BLDC stops running after some time


I have an BLDC motor connected to a WS55-220 motor driver.
The motor istself works fine, but after 2-5min of running the motor stops and the drivers LED is blinking red.

I have no clue what the problem could be. The Driver & Motor are supplied by 15A, and when measuring the power, the motor never draws more than 7-8A.
So power should be enough.
And the motor load also doesn't change after it's accelerated.

Anyone experienced something similar and has an idea what it could be?

Greetings, David

We need more information.

Motor: "ACT 42BLF02", 24V 52W 3000rpm max
Driver: "WS55-220", can regulate 20-50V with rated current 12A
Power Supply: " Meanwell Biltron" 24V 15A

The motor has to move about 5kg of weight. It's accelerating fine to the wanted 600rpm.
But after a few minutes, sometimes 2, sometimes 10, when it's already at 600rpm it stopps.

Show us a good schematic of your proposed circuit.
Show us a good image of your ‘actual’ wiring.
Give links to components.

In the Arduino IDE, use Ctrl T or CMD T to format your code then copy the complete sketch.

Use the </> icon from the ‘reply menu’ to attach the copied sketch.

Right now I haven't even connected the driver/motor to my arduino.

I only have a bridge between GND & EN, to enable the driver, and a potentiometer to give it the speed (0-10V).

power supply

Do any of the components get hot ?

Are all your wiring connections good and solid ?

What wire gauge are you using ?

How much current are you pulling from the power supply ?

How is it moving the weight?
Lifting it like a hoist, if so, how fast?
Driving the wheels of a cart, if so how fast, on level ground or an incline?
Driving a conveyor belt, how fast?
Something else...?

At full speed (3000rpm) the motor gets pretty hot, but at the 600 rpm not, no.
All wires are equipped with ferrules and the power & motor wires are 1,5mm.
From the power supply I'm pulling 7-8A when accelerating, and about 2A afterwards.

It's used in a Test stand for TPMS sensors.
The motor moves a disc with 4 pressure chambers on each side.

From the manual.
20190508220426SKU600181WS55-1801.pdf (215.1 KB)

Do you have a DMM?
Have you measured the supply volts when the fault occurs?
How did you measure the 7-8A load?

Can you please post a picture of your project, showing your driver and connections?

Thanks.. Tom... :smiley: :+1: :coffee: :australia:

I suspect its one of the protections kicking in, over voltage, over current or over-heating of the driver. The timescale of minutes suggests overheating.

Please provide links to datasheets or links to product pages when describing your hardware, rather than make us all spend time searching for these (and not necessarily getting the correct matches)...

I vote for overheating.

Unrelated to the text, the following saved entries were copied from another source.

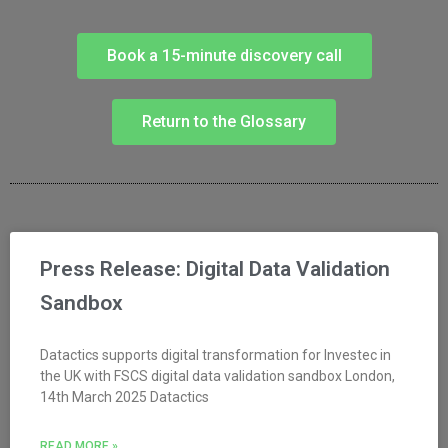
Book a 15-minute discovery call
Return to the Glossary
Press Release: Digital Data Validation
Sandbox
Datactics supports digital transformation for Investec in
the UK with FSCS digital data validation sandbox London,
14th March 2025 Datactics
READ MORE »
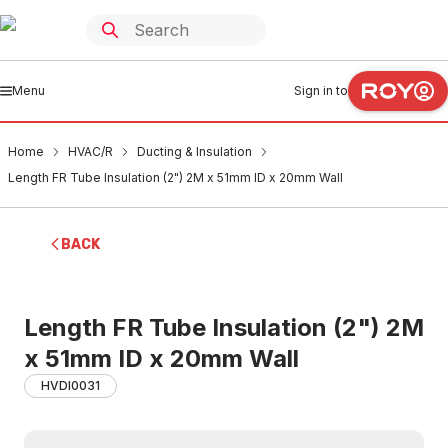
Menu
Sign in to
Home
HVAC/R
Ducting & Insulation
Length FR Tube Insulation (2") 2M x 51mm ID x 20mm Wall
BACK
Length FR Tube Insulation (2") 2M
x 51mm ID x 20mm Wall
HVDI0031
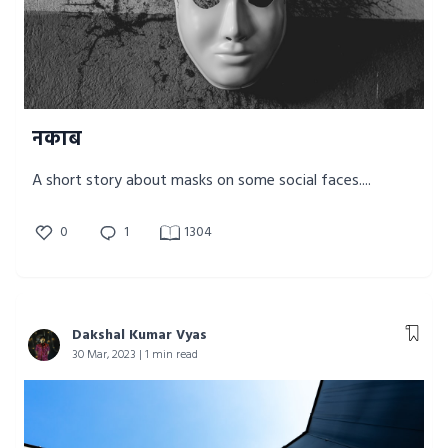
नकाब
A short story about masks on some social faces....
0
1
1304
Dakshal Kumar Vyas
30 Mar, 2023 | 1 min read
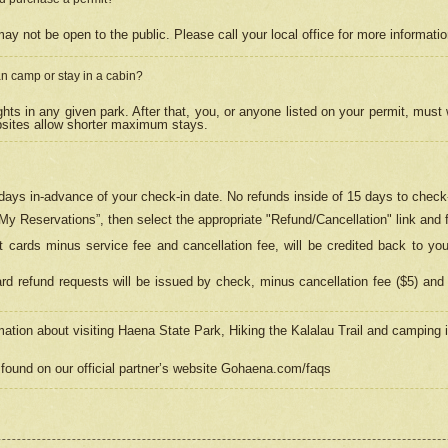
may not be open to the public. Please call your local office for more informati
n camp or stay in a cabin?
hts in any given park. After that, you, or anyone listed on your permit, must
psites allow shorter maximum stays.
ays in-advance of your check-in date. No refunds inside of 15 days to check-
“My Reservations”, then select the appropriate "Refund/Cancellation" link and f
t cards minus service fee and cancellation fee, will be credited back to yo
d refund requests will be issued by check, minus cancellation fee ($5) and 
mation about visiting Haena State Park, Hiking the Kalalau Trail and camping
found on our official partner’s website Gohaena.com/faqs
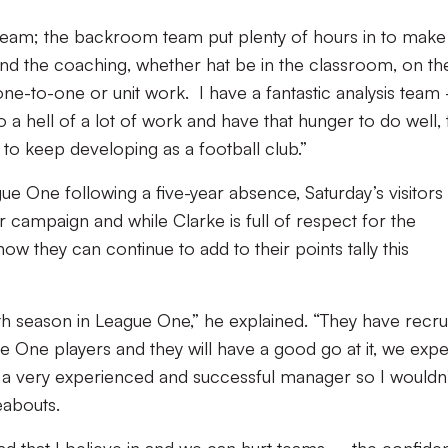
eam; the backroom team put plenty of hours in to make
 and the coaching, whether hat be in the classroom, on th
, one-to-one or unit work. I have a fantastic analysis team
 hell of a lot of work and have that hunger to do well, 
o keep developing as a football club.”
gue One following a five-year absence, Saturday’s visitors
ier campaign and while Clarke is full of respect for the
now they can continue to add to their points tally this
th season in League One,” he explained. “They have recru
One players and they will have a good go at it, we expe
is a very experienced and successful manager so I wouldn
eabouts.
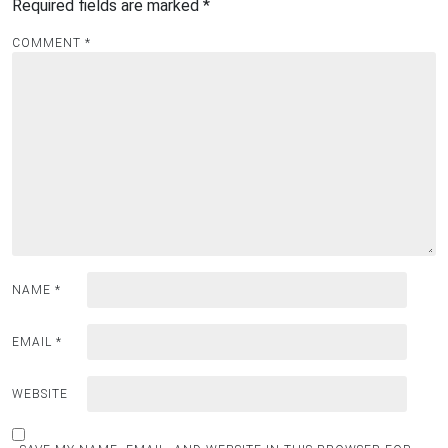
Required fields are marked
*
COMMENT
*
NAME
*
EMAIL
*
WEBSITE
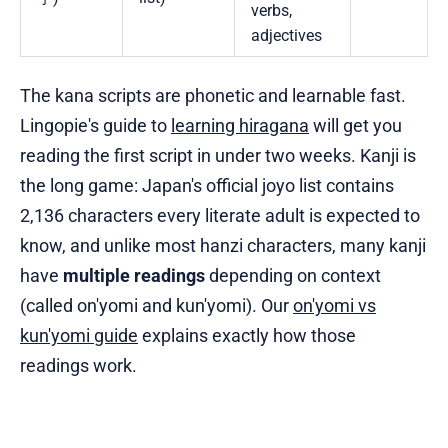
verbs,
adjectives
The kana scripts are phonetic and learnable fast.
Lingopie's guide to
learning hiragana
will get you
reading the first script in under two weeks. Kanji is
the long game: Japan's official joyo list contains
2,136 characters every literate adult is expected to
know, and unlike most hanzi characters, many kanji
have
multiple readings
depending on context
(called on'yomi and kun'yomi). Our
on'yomi vs
kun'yomi guide
explains exactly how those
readings work.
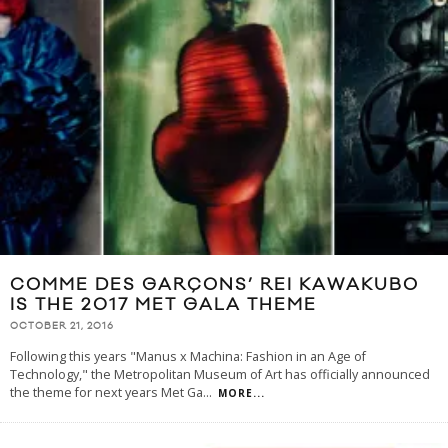
COMME DES GARÇONS’ REI KAWAKUBO
IS THE 2017 MET GALA THEME
OCTOBER 21, 2016
Following this years "Manus x Machina: Fashion in an Age of
Technology," the Metropolitan Museum of Art has officially announced
the theme for next years Met Ga
...
MORE...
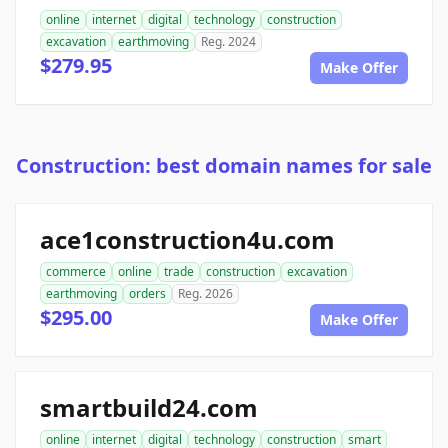
online
internet
digital
technology
construction
excavation
earthmoving
Reg. 2024
$279.95
Make Offer
Construction: best domain names for sale
ace1construction4u.com
commerce
online
trade
construction
excavation
earthmoving
orders
Reg. 2026
$295.00
Make Offer
smartbuild24.com
online
internet
digital
technology
construction
smart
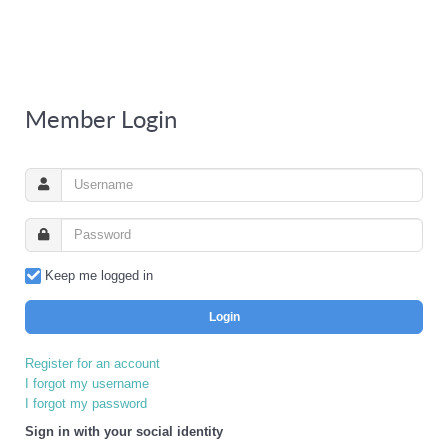
Member Login
Keep me logged in
Login
Register for an account
I forgot my username
I forgot my password
Sign in with your social identity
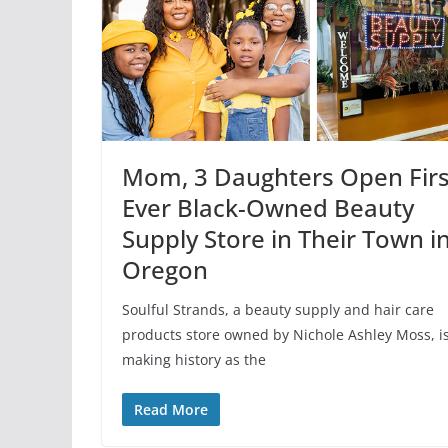
Mom, 3 Daughters Open Firs
Ever Black-Owned Beauty
Supply Store in Their Town i
Oregon
Soulful Strands, a beauty supply and hair care
products store owned by Nichole Ashley Moss, i
making history as the
Read More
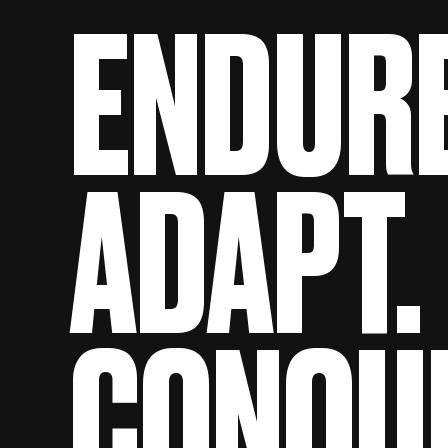
ENDURE
ADAPT.
CONQU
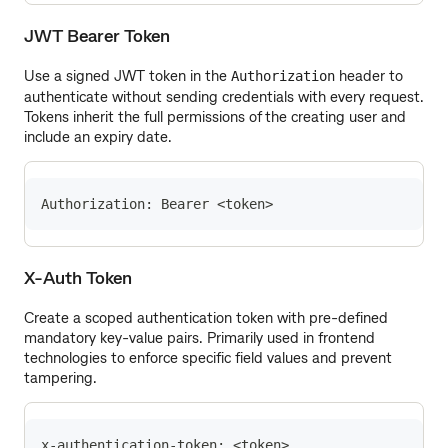
JWT Bearer Token
Use a signed JWT token in the
header to
Authorization
authenticate without sending credentials with every request.
Tokens inherit the full permissions of the creating user and
include an expiry date.
Authorization: Bearer <token>
X-Auth Token
Create a scoped authentication token with pre-defined
mandatory key-value pairs. Primarily used in frontend
technologies to enforce specific field values and prevent
tampering.
x-authentication-token: <token>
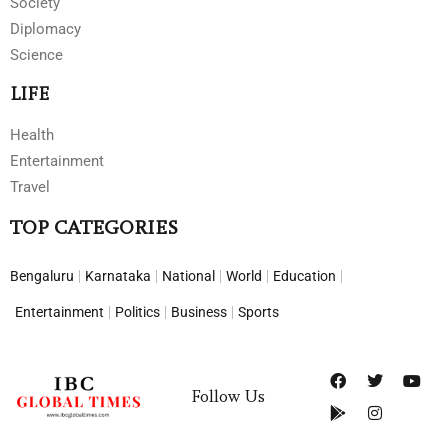
Society
Diplomacy
Science
LIFE
Health
Entertainment
Travel
TOP CATEGORIES
Bengaluru
Karnataka
National
World
Education
Entertainment
Politics
Business
Sports
Follow Us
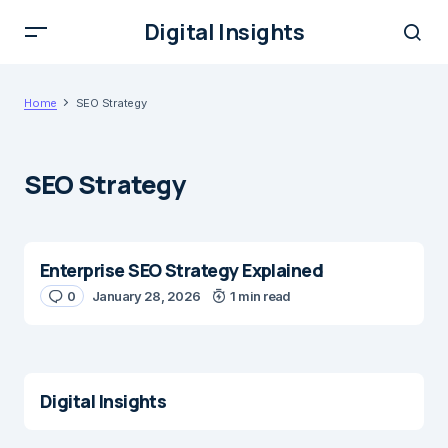
Digital Insights
Home
SEO Strategy
SEO Strategy
Enterprise SEO Strategy Explained
0
January 28, 2026
1 min read
Digital Insights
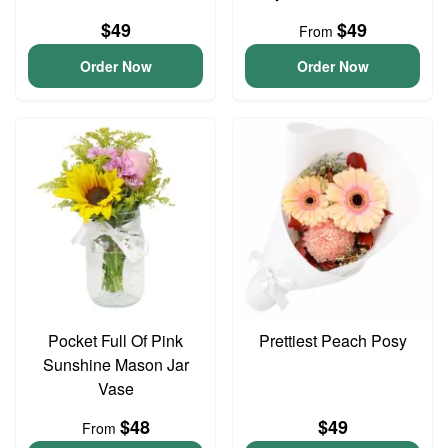
$49
$49
From
Order Now
Order Now
Pocket Full Of Pink
Prettiest Peach Posy
Sunshine Mason Jar
Vase
$48
$49
From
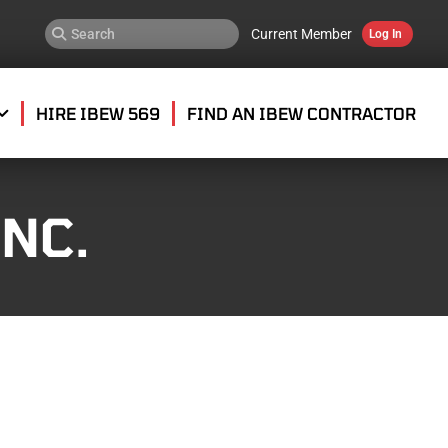
Current Member
Log In
HIRE IBEW 569
FIND AN IBEW CONTRACTOR
NC.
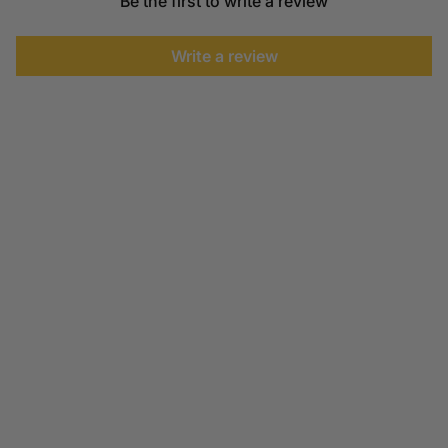
Be the first to write a review
Write a review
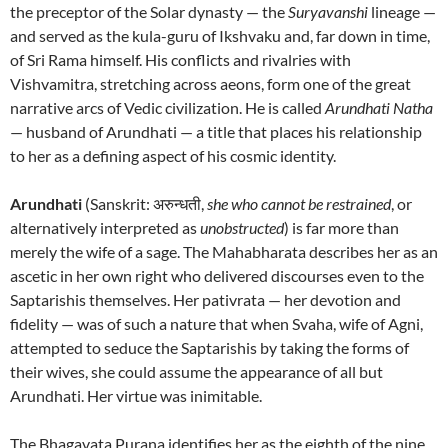
the preceptor of the Solar dynasty — the
Suryavanshi
lineage —
and served as the kula-guru of Ikshvaku and, far down in time,
of Sri Rama himself. His conflicts and rivalries with
Vishvamitra, stretching across aeons, form one of the great
narrative arcs of Vedic civilization. He is called
Arundhati Natha
— husband of Arundhati — a title that places his relationship
to her as a defining aspect of his cosmic identity.
Arundhati
(Sanskrit: अरुन्धती,
she who cannot be restrained
, or
alternatively interpreted as
unobstructed
) is far more than
merely the wife of a sage. The Mahabharata describes her as an
ascetic in her own right who delivered discourses even to the
Saptarishis themselves. Her pativrata — her devotion and
fidelity — was of such a nature that when Svaha, wife of Agni,
attempted to seduce the Saptarishis by taking the forms of
their wives, she could assume the appearance of all but
Arundhati. Her virtue was inimitable.
The Bhagavata Purana identifies her as the eighth of the nine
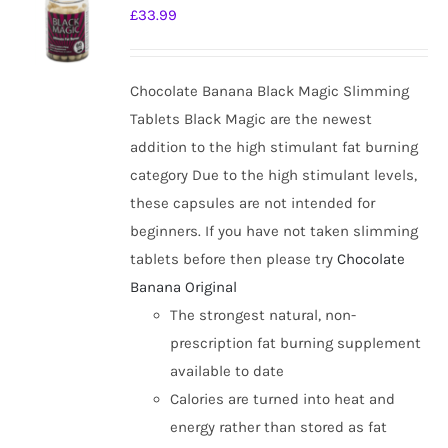
The
£
33.99
options
may
be
Chocolate Banana Black Magic Slimming
chosen
Tablets Black Magic are the newest
on
addition to the high stimulant fat burning
the
category Due to the high stimulant levels,
product
these capsules are not intended for
page
beginners. If you have not taken slimming
tablets before then please try
Chocolate
Banana Original
The strongest natural, non-
prescription fat burning supplement
available to date
Calories are turned into heat and
energy rather than stored as fat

You may not notice the problem because of intertia how heat transfered in steel, but magnets already too hot or hall sensors are. If such motor draws 7 amps in average, that's definetly a lot for such tiny one. I have 78 watts bldc of nema 17 size and it get hot after 10 minutes of running with it's nominal 3.16 amps current. And by hot i mean external temperature is almost 80 degrees, so internal even higher and deadly for magnets.

I got myself an Digital-Multimeter now. Measuring the current between the power supply + and the drivers PWR +, it only pulls 1A max. About 1A when accelerating and afterwards 0.7A.

The supply voltage stays at 24V, even when the failure occurs and afterwards.

The 7-8A I haven't measured, we have used a bigger stationary power supply in school before, because we thought we wouldn't have enough A available. The stationary power supply has an display showing the current current pulled. It showed us the 7A. But this was with the full 3.000rpm, after that the motor got the mentioned 120°.

When using it with 600rpm now, it pulls 1A and we still have the failure. We measured the temperature while the motor was spinning and it has 54°.

When the failure occurs the light blinks red and green endless. So more than 2 times.

The orange cable comes from an adjustable power supply now, just to give it the 0-10V speed level for testing.
The blue & yellow cable off the left side, are the vcc +5V & GND for the hall sensors, because our driver model doesn't have the vcc pin for the hall sensors. The 5V come also of the adjustable power supply.
All grounds are connected together & the rest of the circuit (arduino, display, valves, pressure sensors,...) aren't connected.

I really don't know what to try else anymore :frowning:
So thank you very much for your help!

the driver doesn't get hot at all.
The measured voltage of the driver is always 24V and the current stays continously at 0,7A when it has accelerated.